Si guardarono un secondo, quasi riprendendosi. Ma erano oramai troppo staccati. La signora, dolorando, affrettò la separazione con nel cuore ancora la speranza che all’estremo minuto egli avrebbe trovata la parola consolatrice. Egli, triste e paralizzato, si accomiatò con una stretta di mano così debole che ella lasciò cadere la sua, scorata. E rimase ritta a vederlo partire, con ciglio asciutto e le vene diaccie.

A che cosa credere? All’estasi che dei giorni trascorsi aveva fatto un soave incanto o alla oscura minaccia che la nuova attitudine di Moena le veniva suscitando? C’era stato veramente quel sovrumano incontro delle anime che fa pensare a un intervento della divinità o non era stata che una illusione di più, una illusione aggiunta alle tante altre di cui aveva disseminata la vita?

In malinconica solitudine rivide ella, prima di allontanarsi, ognuno dei sentieri dove era sbocciato il sogno, — avvezza alle crudeli dipartite, — rigustando colla voluttà di un dolore che credeva dimenticato tutta l’amarezza dei ricordi. Ma era pure così recente l’impressione del nuovo palpito e il cuore ne serbava impronta così vivace che il dolore non saliva al parossismo della disperazione ed era piuttosto un lento indugio della speranza sui severi ammonimenti del passato.

Mentre stava per riporre le sue ultime robe nel baule si rammaricò di non avere trattenuto il volume di Carducci e nello stesso tempo pensando che Moena glielo aveva offerto ne risentì una dolcezza di conforto. Lo rileggerebbe egli? Rileggerebbe l’ultimo verso di Panteismo: “Ella, ella t’ama!„? E come nel verso, così ogni cosa intorno a lei ripeteva la magica parola: i monti, il bosco, i sentieri, il capanno, l’aria che andava e veniva agitando gli abeti, la luce che si spegneva gradatamente in cielo e le ombre della notte che scendevano piene di mistero e di brividi.

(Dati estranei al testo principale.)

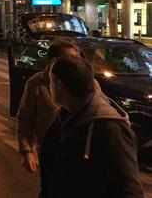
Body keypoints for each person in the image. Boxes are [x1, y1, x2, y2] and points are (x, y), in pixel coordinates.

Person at [41, 55, 143, 197]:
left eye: (50, 81)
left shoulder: (111, 128)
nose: (49, 86)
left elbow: (129, 188)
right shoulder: (63, 116)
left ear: (59, 84)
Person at [16, 38, 81, 174]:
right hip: (50, 152)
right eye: (69, 58)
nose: (75, 63)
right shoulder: (36, 83)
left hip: (79, 153)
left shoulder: (86, 83)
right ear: (53, 60)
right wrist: (26, 151)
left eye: (77, 57)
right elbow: (25, 119)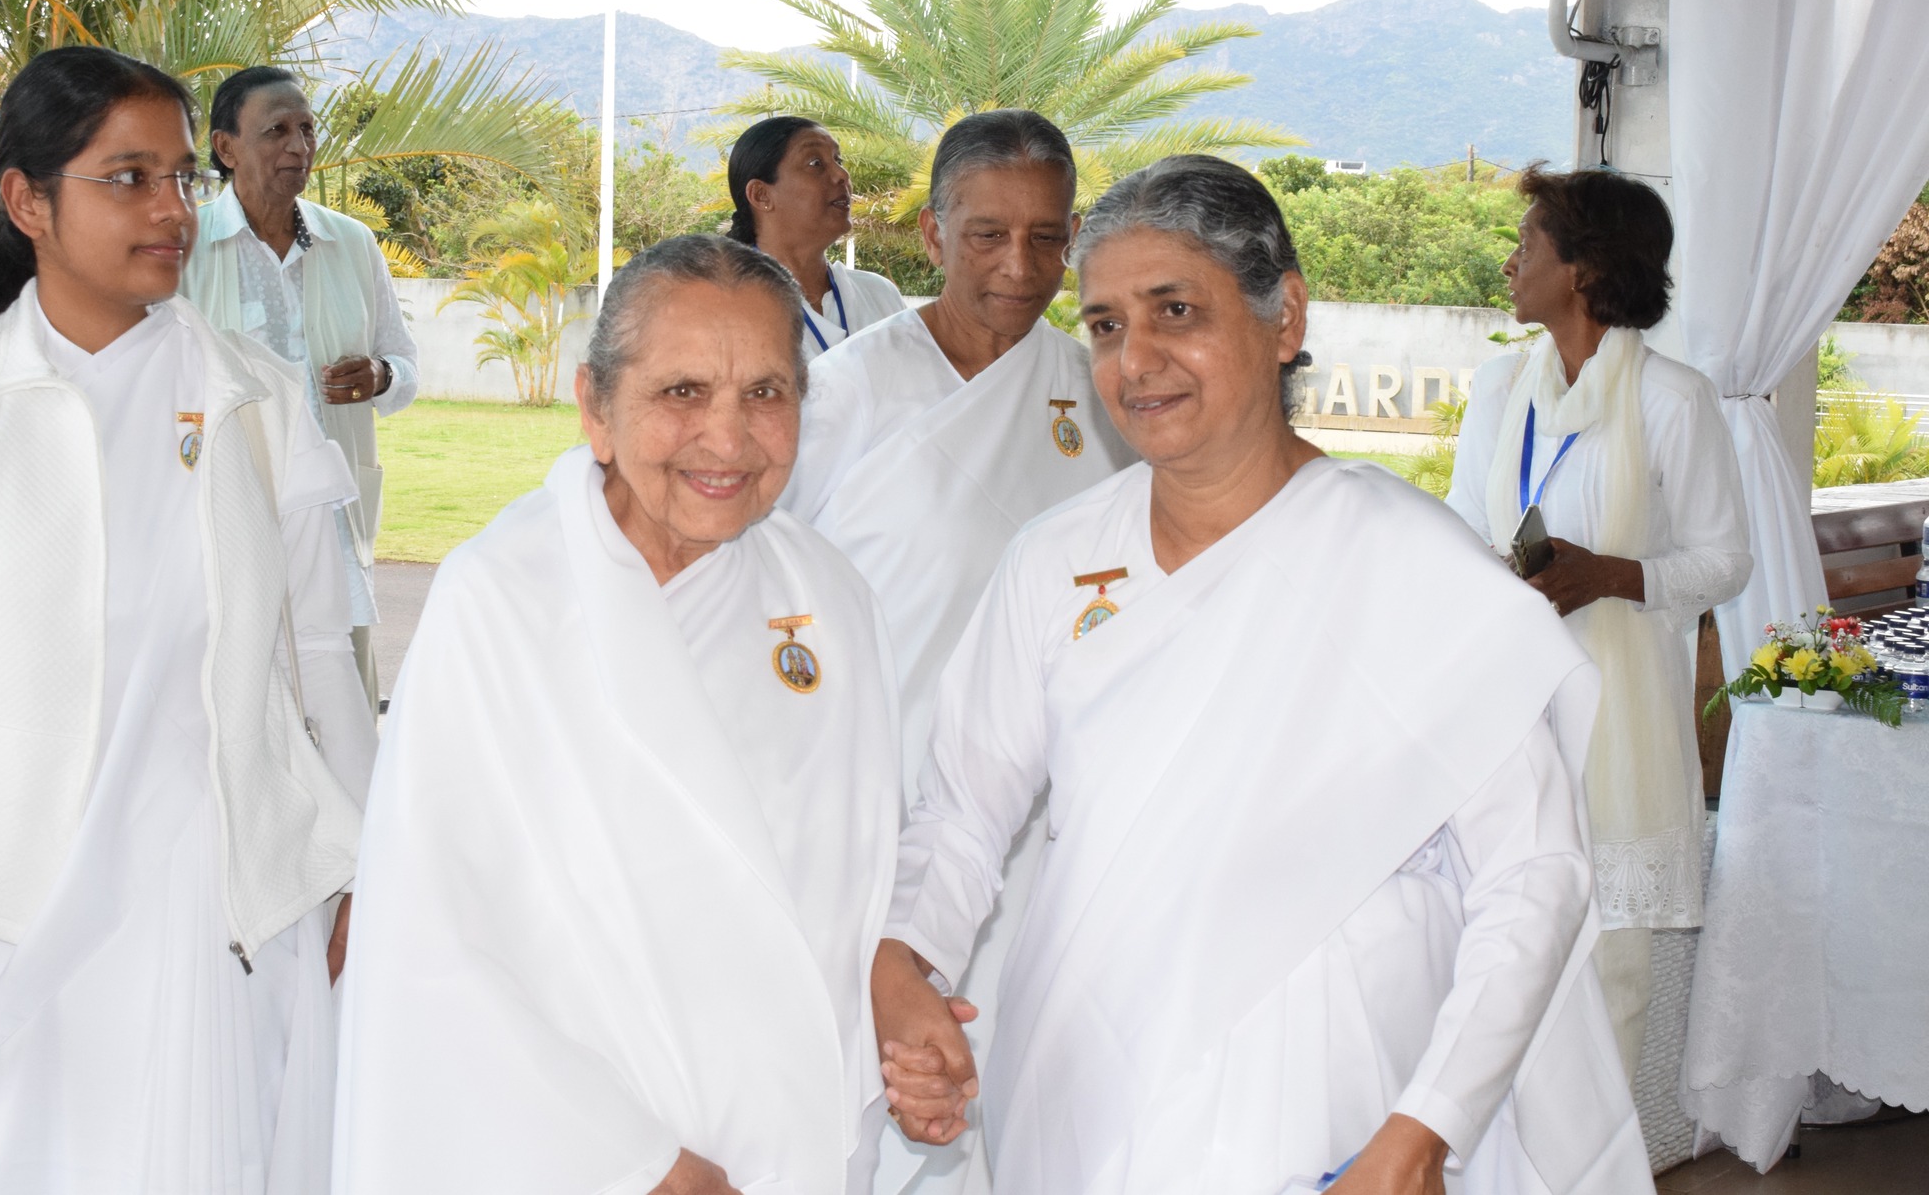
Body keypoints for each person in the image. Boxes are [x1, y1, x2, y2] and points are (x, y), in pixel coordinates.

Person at [873, 156, 1654, 1195]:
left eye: (1176, 310)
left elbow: (1534, 873)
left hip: (1336, 1100)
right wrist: (901, 960)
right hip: (1083, 1083)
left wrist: (1426, 1126)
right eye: (1104, 324)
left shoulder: (1413, 564)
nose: (1135, 360)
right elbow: (964, 813)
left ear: (1283, 315)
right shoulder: (1052, 562)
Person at [0, 47, 377, 1192]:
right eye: (127, 177)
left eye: (179, 177)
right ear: (26, 200)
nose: (170, 209)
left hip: (218, 919)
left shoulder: (254, 397)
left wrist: (368, 867)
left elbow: (320, 657)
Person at [334, 235, 903, 1195]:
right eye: (683, 391)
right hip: (579, 1152)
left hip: (789, 1146)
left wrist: (898, 1003)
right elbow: (428, 931)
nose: (728, 438)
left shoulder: (831, 598)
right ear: (596, 408)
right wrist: (642, 1162)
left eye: (766, 392)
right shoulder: (502, 599)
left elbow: (859, 876)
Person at [781, 108, 1135, 1193]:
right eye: (987, 234)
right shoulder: (849, 390)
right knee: (879, 1089)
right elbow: (774, 590)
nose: (1019, 266)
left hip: (1051, 813)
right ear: (933, 234)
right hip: (882, 803)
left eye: (1045, 236)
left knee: (1030, 1094)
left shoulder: (1105, 391)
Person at [1445, 166, 1751, 1083]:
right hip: (1510, 703)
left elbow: (1726, 560)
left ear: (1581, 269)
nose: (1510, 262)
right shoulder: (1501, 386)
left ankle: (1601, 1147)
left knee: (1612, 965)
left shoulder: (1673, 399)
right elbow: (1463, 525)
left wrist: (1609, 576)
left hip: (1621, 716)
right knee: (1505, 940)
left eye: (1527, 243)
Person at [180, 65, 421, 705]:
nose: (299, 146)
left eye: (307, 130)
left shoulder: (352, 244)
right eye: (276, 131)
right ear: (226, 147)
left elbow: (405, 366)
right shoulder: (185, 247)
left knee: (340, 694)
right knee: (236, 696)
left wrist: (380, 376)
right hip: (226, 516)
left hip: (334, 518)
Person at [728, 115, 907, 356]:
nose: (842, 175)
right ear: (761, 195)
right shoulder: (726, 306)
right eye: (815, 164)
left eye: (838, 160)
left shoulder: (878, 295)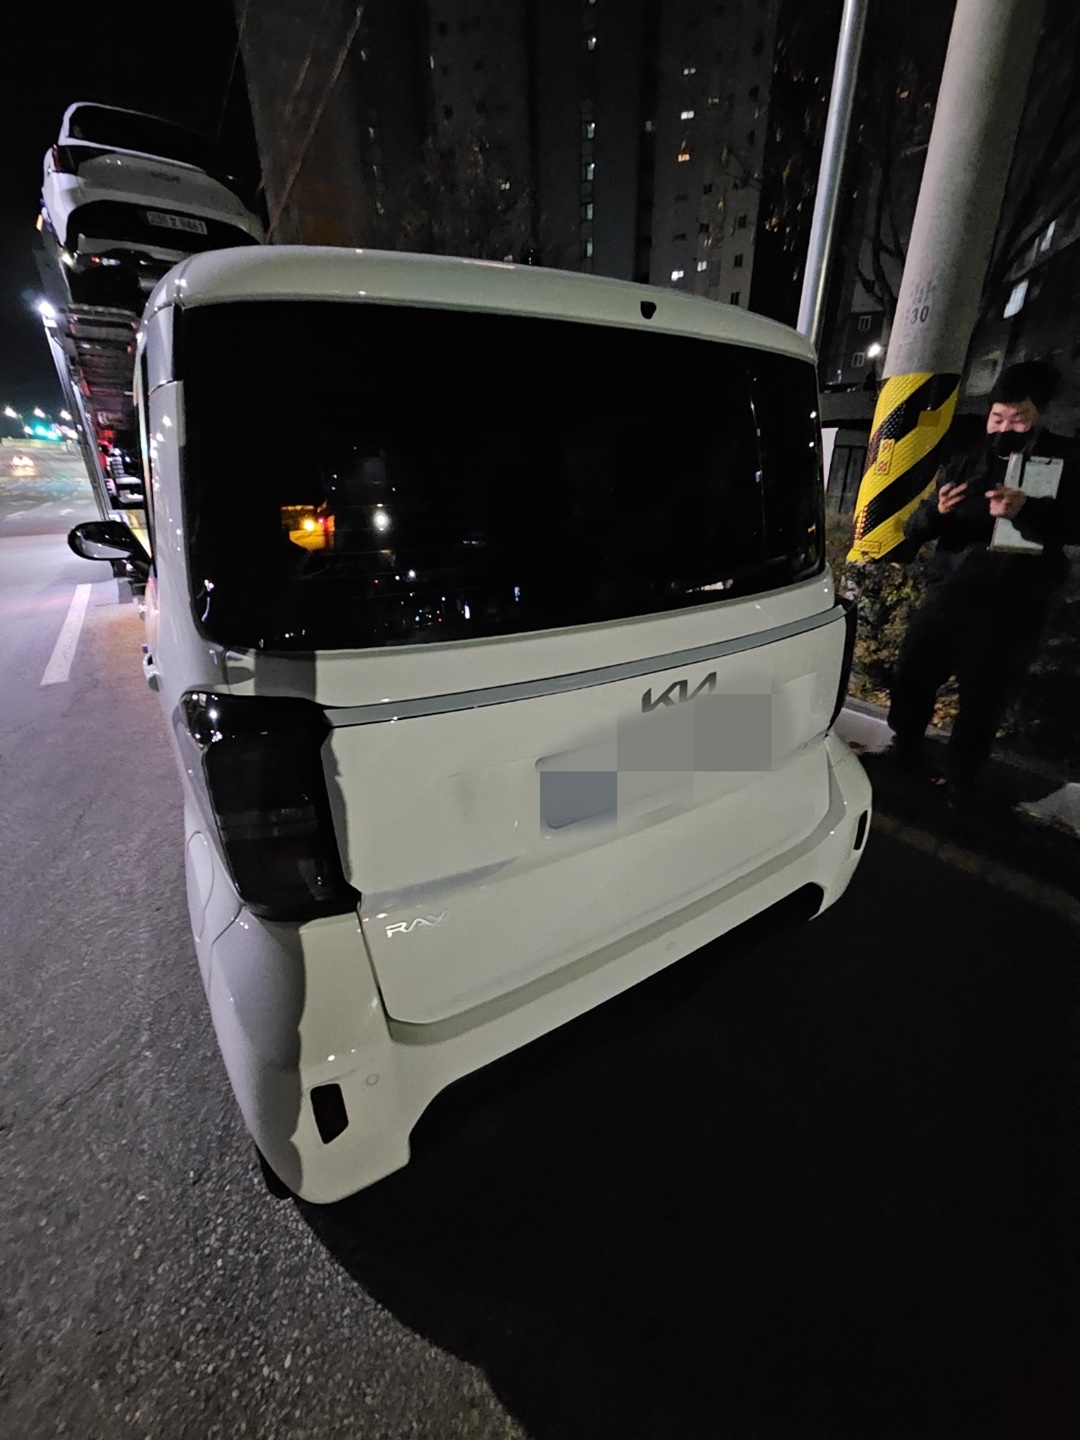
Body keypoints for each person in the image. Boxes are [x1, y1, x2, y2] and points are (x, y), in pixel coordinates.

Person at [887, 360, 1080, 803]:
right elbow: (916, 528)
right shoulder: (966, 458)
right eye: (998, 417)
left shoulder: (1066, 460)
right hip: (949, 595)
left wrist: (1027, 511)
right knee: (914, 675)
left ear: (1039, 414)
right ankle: (905, 749)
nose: (1005, 427)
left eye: (1018, 418)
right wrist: (936, 512)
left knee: (985, 697)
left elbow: (1075, 525)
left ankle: (962, 778)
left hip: (1014, 603)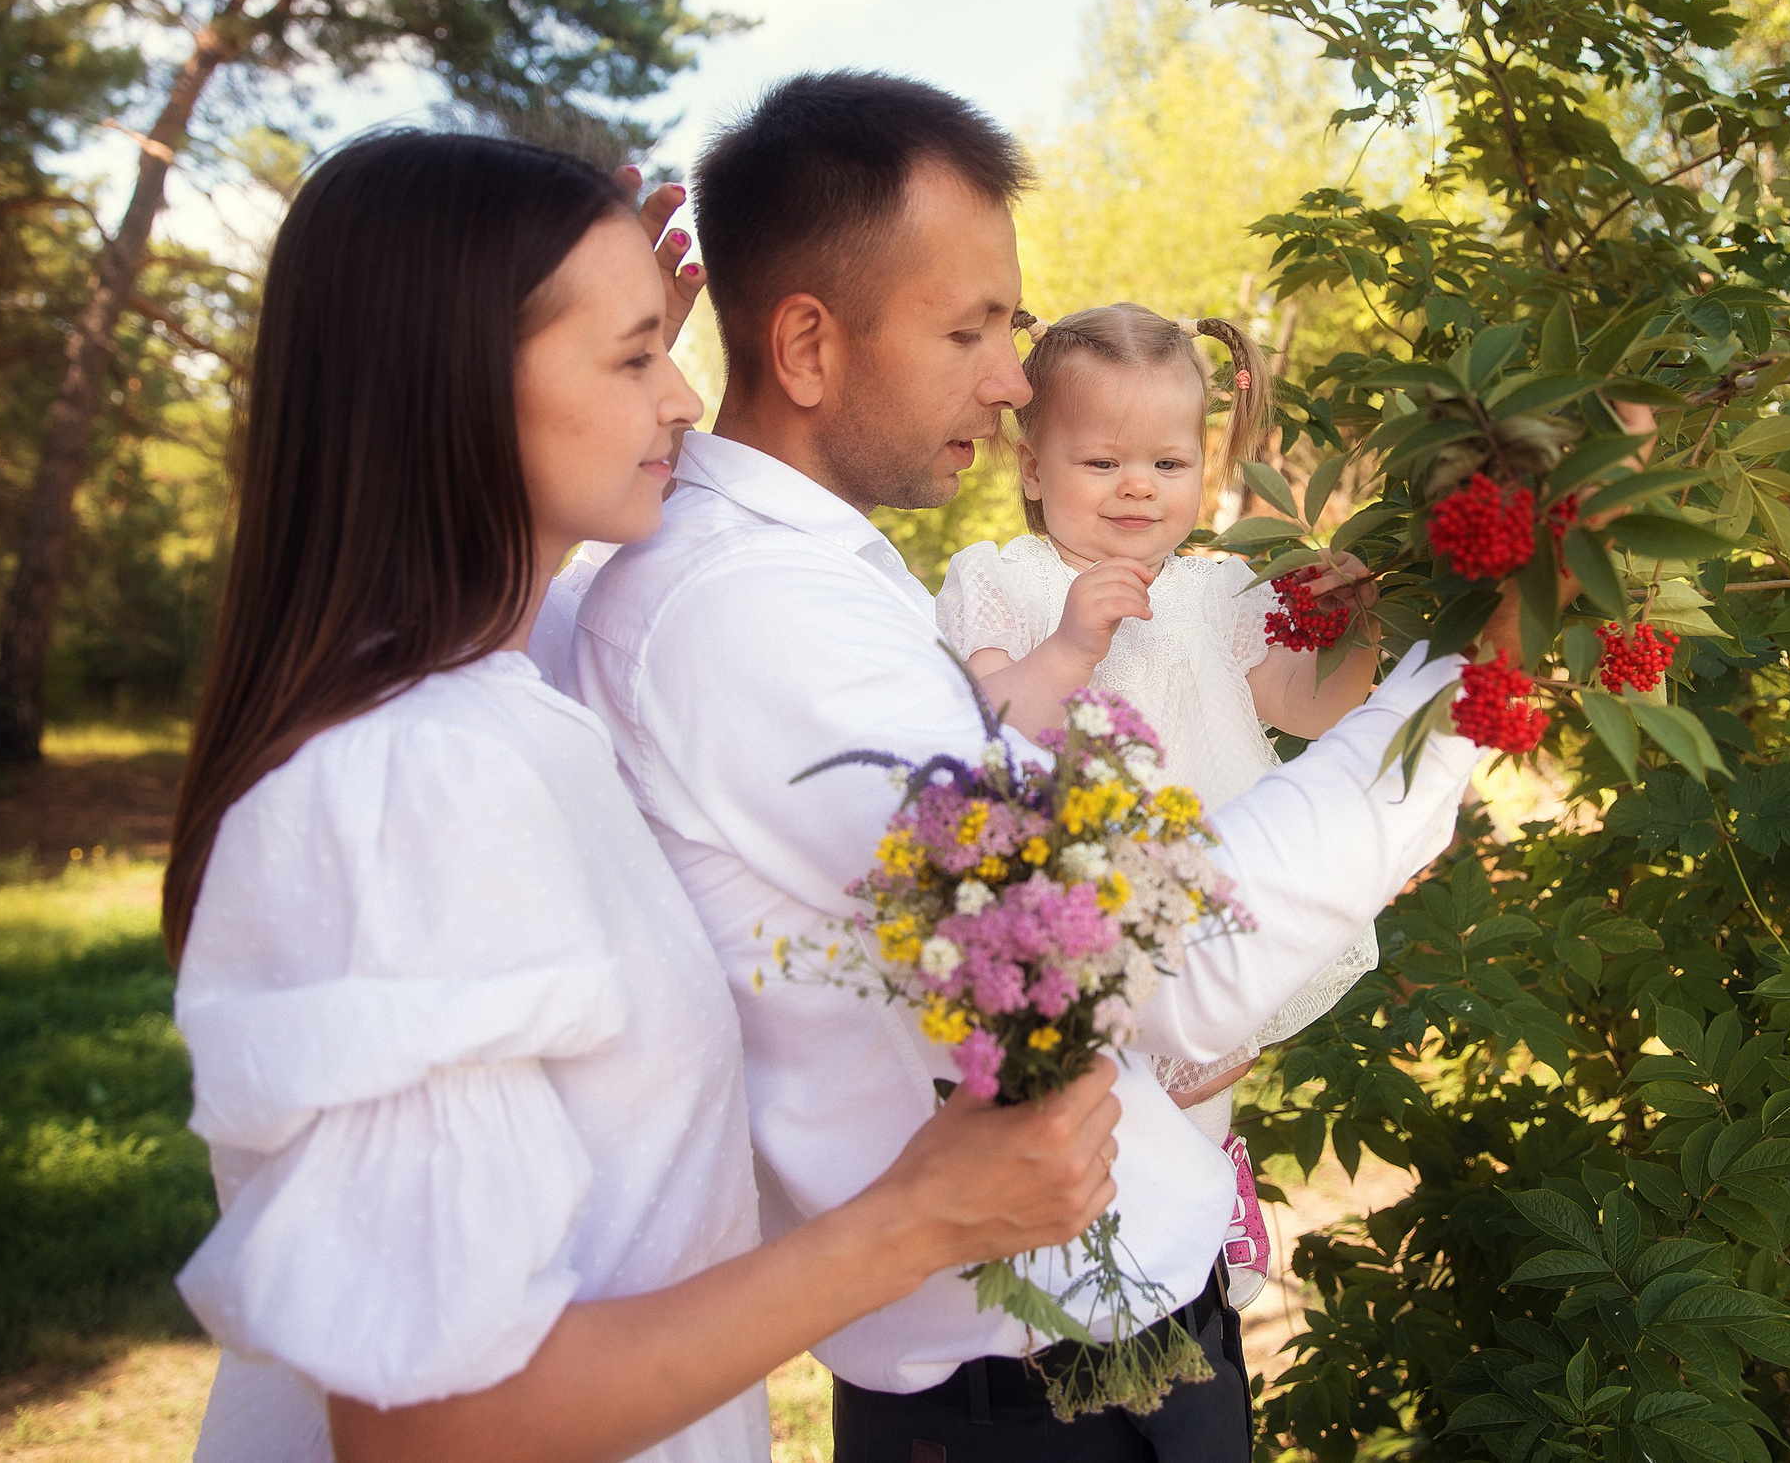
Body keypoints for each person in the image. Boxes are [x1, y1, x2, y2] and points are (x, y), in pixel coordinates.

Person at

Dormì un sonno profondo ma breve, tesa la volontà verso il viaggio che doveva ricondurla a casa, affrettandolo con impazienza.

Nel salire al dimani rapidamente sul piccolo treno per Trento si trovò di fronte un ufficiale austriaco, gonfio, pettoruto nella sua divisa celeste a mostre verdi, lo sguardo misto di prepotenza e di diffidenza. Ella aveva quasi dimenticato in quei giorni di essere in terra irredenta. Cambiò subito sedile andando a rannicchiarsi nell’angolo opposto, il viso rivolto sulla campagna che fuggiva dietro a lei, pensando a Moena — a Moena che forse non pensava più a lei.